Data:
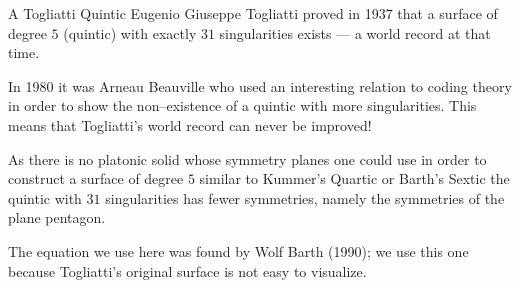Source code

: \begin{surferPage}{A Togliatti Quintic}
    Eugenio Giuseppe Togliatti proved in 1937 that a surface of degree $5$ (quintic) with exactly $31$ singularities exists --- a world record at that time.


    In 1980 it was Arneau Beauville who used an interesting relation to coding
    theory in order to show the non--existence of a quintic with more
    singularities. 
    This means that Togliatti's world record can never be improved!

    As there is no platonic solid whose symmetry planes one could use in order
    to construct a surface of degree $5$ similar to Kummer's Quartic or
    Barth's Sextic the quintic with $31$ singularities has fewer symmetries,
    namely the symmetries of the plane pentagon.


 The equation we use here was found by Wolf Barth (1990); we use this one
    because Togliatti's original surface is not easy to visualize.
\end{surferPage}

Exercise goal:
When you copy the entries above, reproduce each line exactly and leave out any pictures.

Expected answer:
Source code

: \begin{surferPage}{A Togliatti Quintic}
    Eugenio Giuseppe Togliatti proved in 1937 that a surface of degree $5$ (quintic) with exactly $31$ singularities exists --- a world record at that time.


    In 1980 it was Arneau Beauville who used an interesting relation to coding
    theory in order to show the non--existence of a quintic with more
    singularities. 
    This means that Togliatti's world record can never be improved!

    As there is no platonic solid whose symmetry planes one could use in order
    to construct a surface of degree $5$ similar to Kummer's Quartic or
    Barth's Sextic the quintic with $31$ singularities has fewer symmetries,
    namely the symmetries of the plane pentagon.


 The equation we use here was found by Wolf Barth (1990); we use this one
    because Togliatti's original surface is not easy to visualize.
\end{surferPage}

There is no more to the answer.